Please give every line below again exactly, but not its pictures.

(Beginning of Data block)

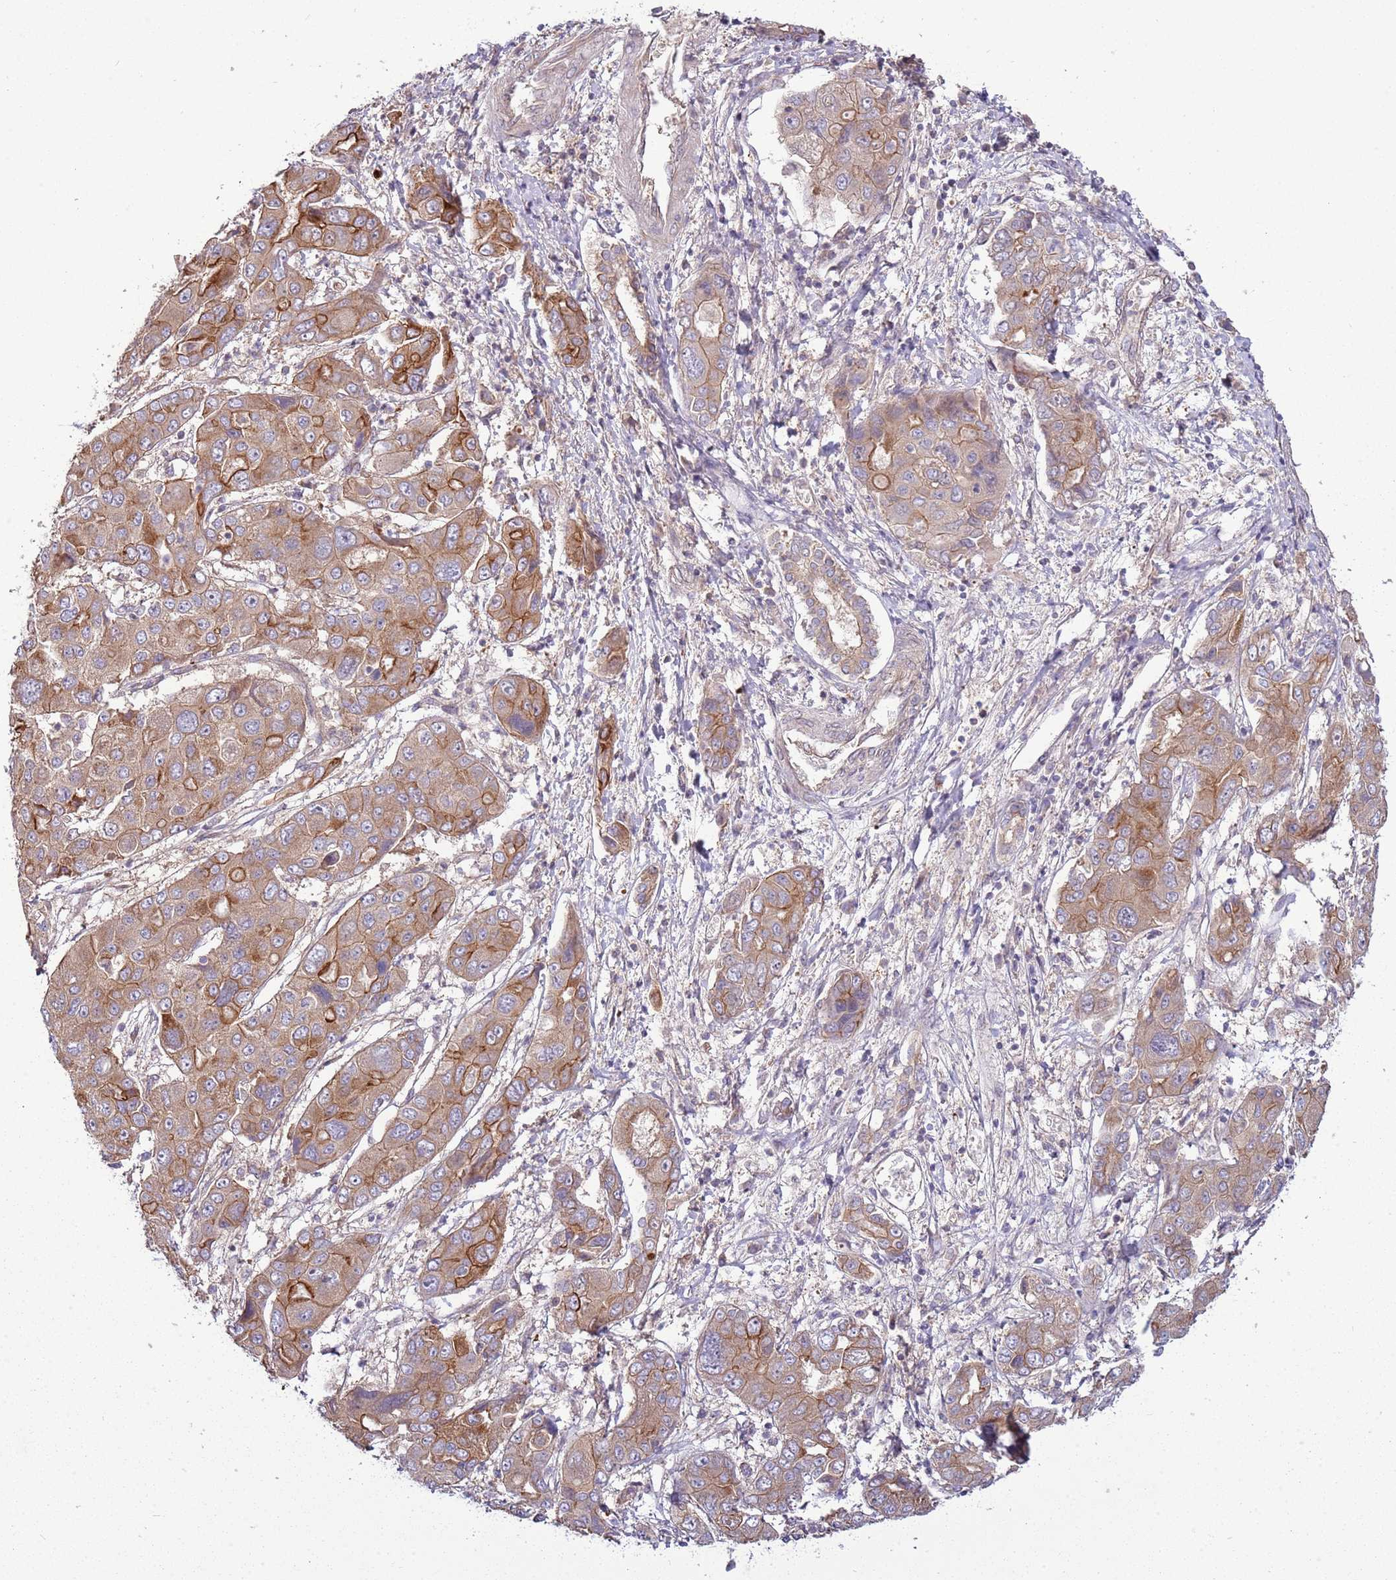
{"staining": {"intensity": "moderate", "quantity": ">75%", "location": "cytoplasmic/membranous"}, "tissue": "liver cancer", "cell_type": "Tumor cells", "image_type": "cancer", "snomed": [{"axis": "morphology", "description": "Cholangiocarcinoma"}, {"axis": "topography", "description": "Liver"}], "caption": "High-magnification brightfield microscopy of liver cancer stained with DAB (3,3'-diaminobenzidine) (brown) and counterstained with hematoxylin (blue). tumor cells exhibit moderate cytoplasmic/membranous positivity is present in about>75% of cells. The staining is performed using DAB brown chromogen to label protein expression. The nuclei are counter-stained blue using hematoxylin.", "gene": "GNL1", "patient": {"sex": "male", "age": 67}}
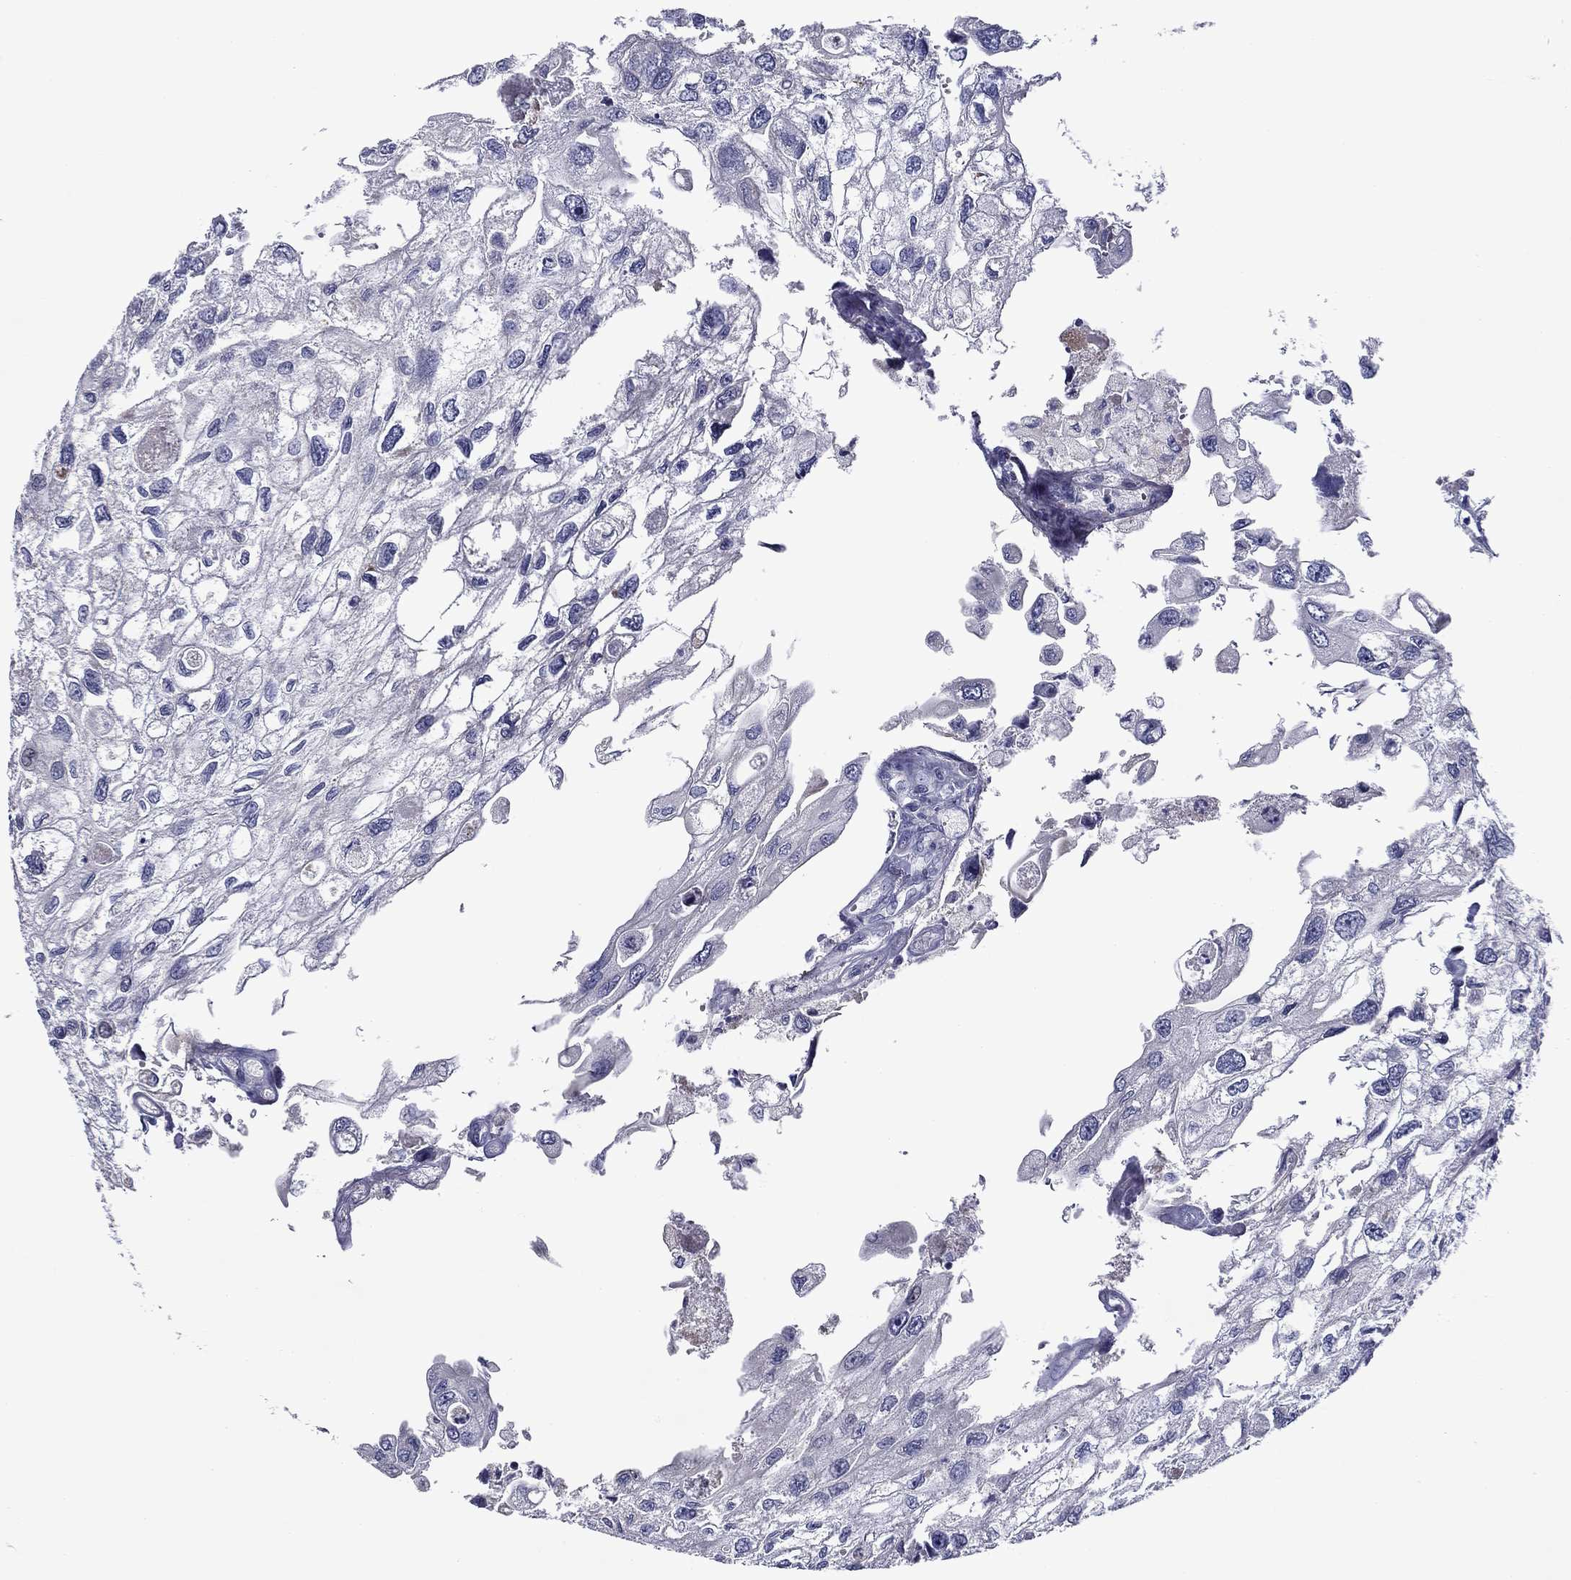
{"staining": {"intensity": "negative", "quantity": "none", "location": "none"}, "tissue": "urothelial cancer", "cell_type": "Tumor cells", "image_type": "cancer", "snomed": [{"axis": "morphology", "description": "Urothelial carcinoma, High grade"}, {"axis": "topography", "description": "Urinary bladder"}], "caption": "The photomicrograph demonstrates no staining of tumor cells in urothelial cancer.", "gene": "SPATA7", "patient": {"sex": "male", "age": 59}}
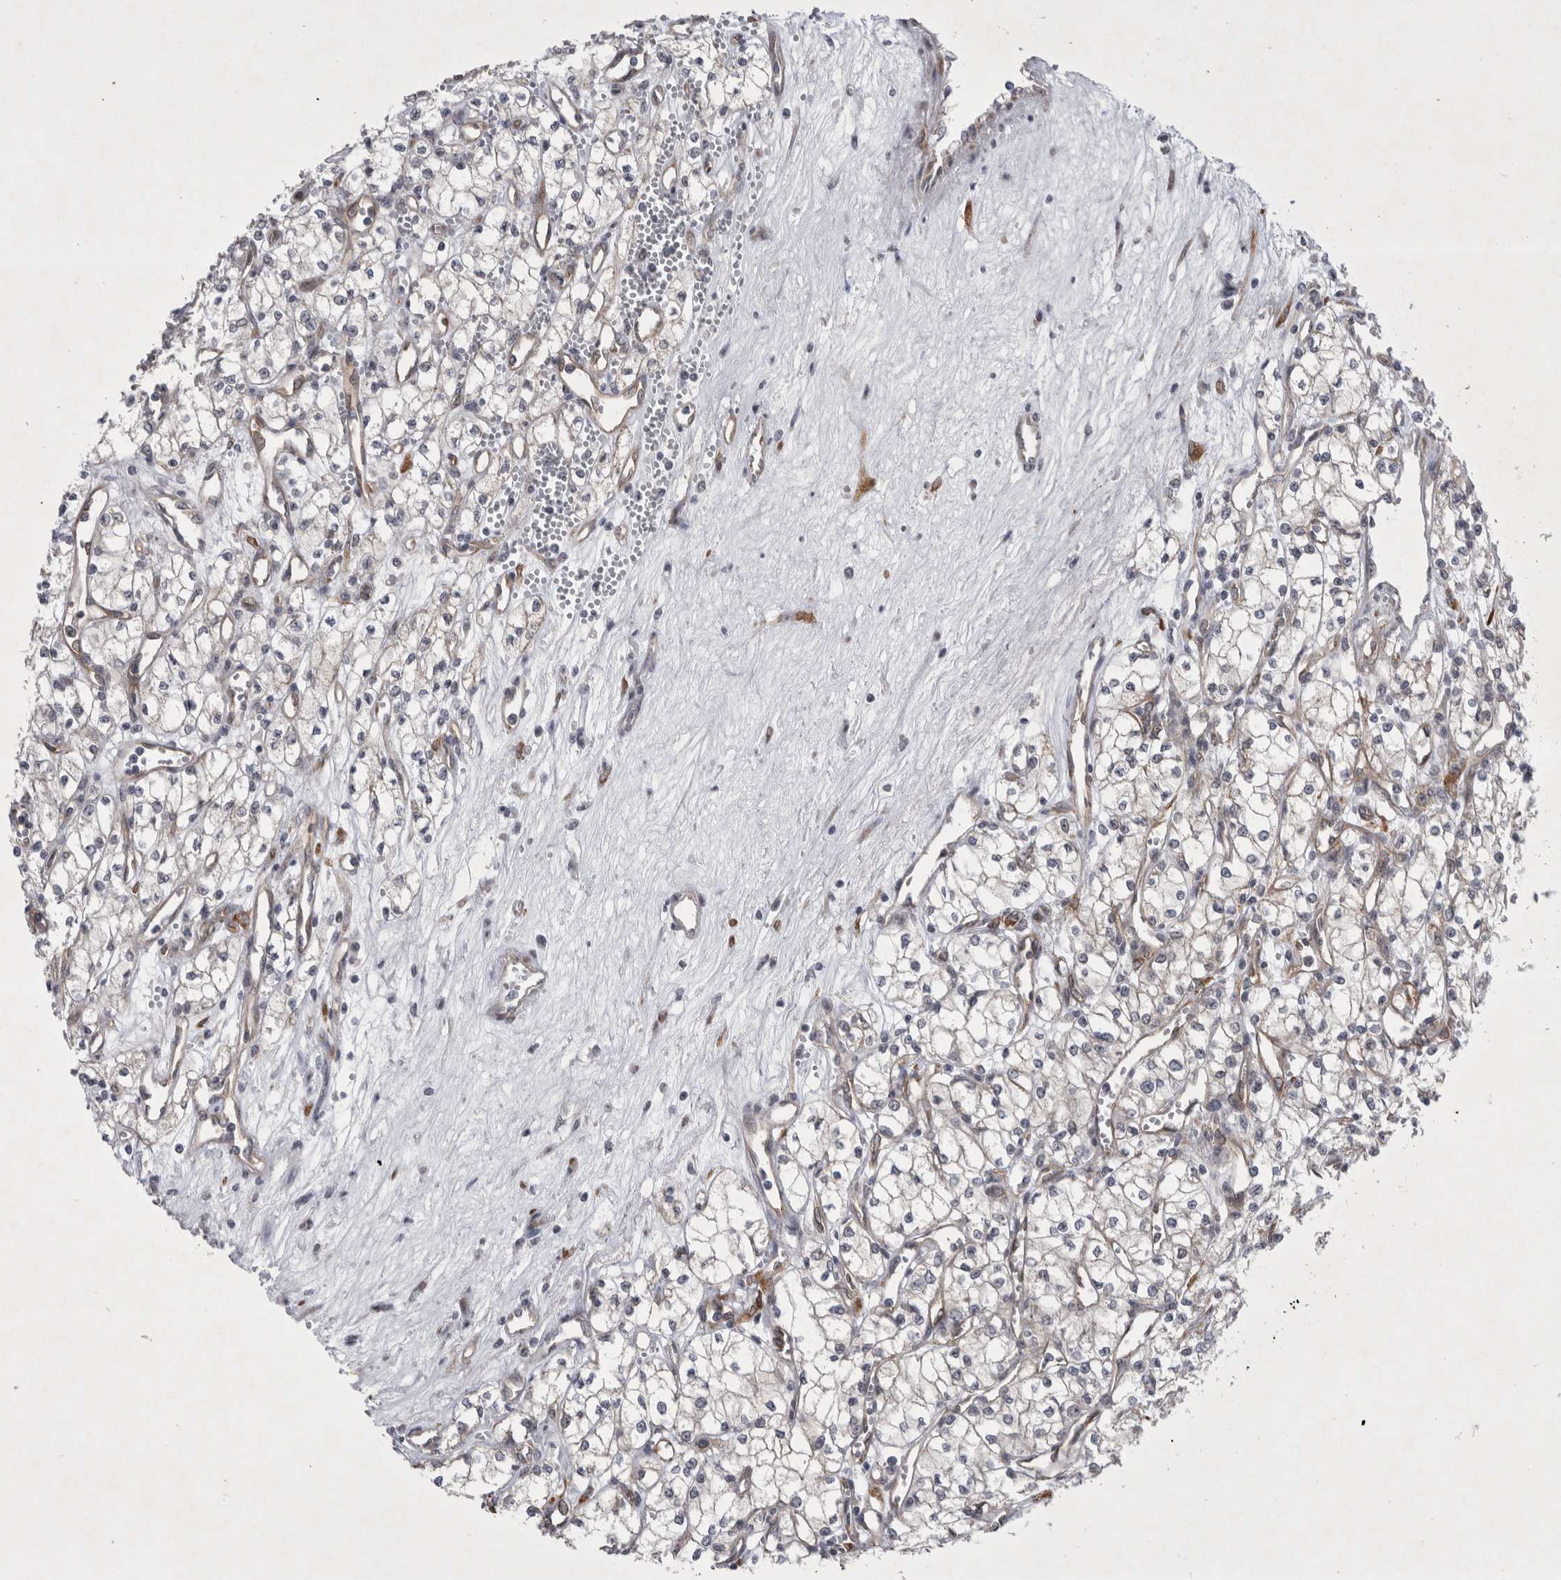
{"staining": {"intensity": "negative", "quantity": "none", "location": "none"}, "tissue": "renal cancer", "cell_type": "Tumor cells", "image_type": "cancer", "snomed": [{"axis": "morphology", "description": "Adenocarcinoma, NOS"}, {"axis": "topography", "description": "Kidney"}], "caption": "Immunohistochemical staining of human adenocarcinoma (renal) demonstrates no significant expression in tumor cells.", "gene": "PARP11", "patient": {"sex": "male", "age": 59}}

(End of Data block)

- **Worked solution**:
{"staining": {"intensity": "moderate", "quantity": ">75%", "location": "cytoplasmic/membranous"}, "tissue": "liver cancer", "cell_type": "Tumor cells", "image_type": "cancer", "snomed": [{"axis": "morphology", "description": "Cholangiocarcinoma"}, {"axis": "topography", "description": "Liver"}], "caption": "High-magnification brightfield microscopy of liver cancer stained with DAB (3,3'-diaminobenzidine) (brown) and counterstained with hematoxylin (blue). tumor cells exhibit moderate cytoplasmic/membranous positivity is present in about>75% of cells. The staining is performed using DAB brown chromogen to label protein expression. The nuclei are counter-stained blue using hematoxylin.", "gene": "GNL1", "patient": {"sex": "male", "age": 67}}
{"staining": {"intensity": "negative", "quantity": "none", "location": "none"}, "tissue": "urothelial cancer", "cell_type": "Tumor cells", "image_type": "cancer", "snomed": [{"axis": "morphology", "description": "Urothelial carcinoma, High grade"}, {"axis": "topography", "description": "Urinary bladder"}], "caption": "The photomicrograph demonstrates no staining of tumor cells in urothelial cancer.", "gene": "SPATA7", "patient": {"sex": "male", "age": 59}}
{"staining": {"intensity": "negative", "quantity": "none", "location": "none"}, "tissue": "renal cancer", "cell_type": "Tumor cells", "image_type": "cancer", "snomed": [{"axis": "morphology", "description": "Adenocarcinoma, NOS"}, {"axis": "topography", "description": "Kidney"}], "caption": "Immunohistochemical staining of human adenocarcinoma (renal) demonstrates no significant expression in tumor cells.", "gene": "PARP11", "patient": {"sex": "male", "age": 59}}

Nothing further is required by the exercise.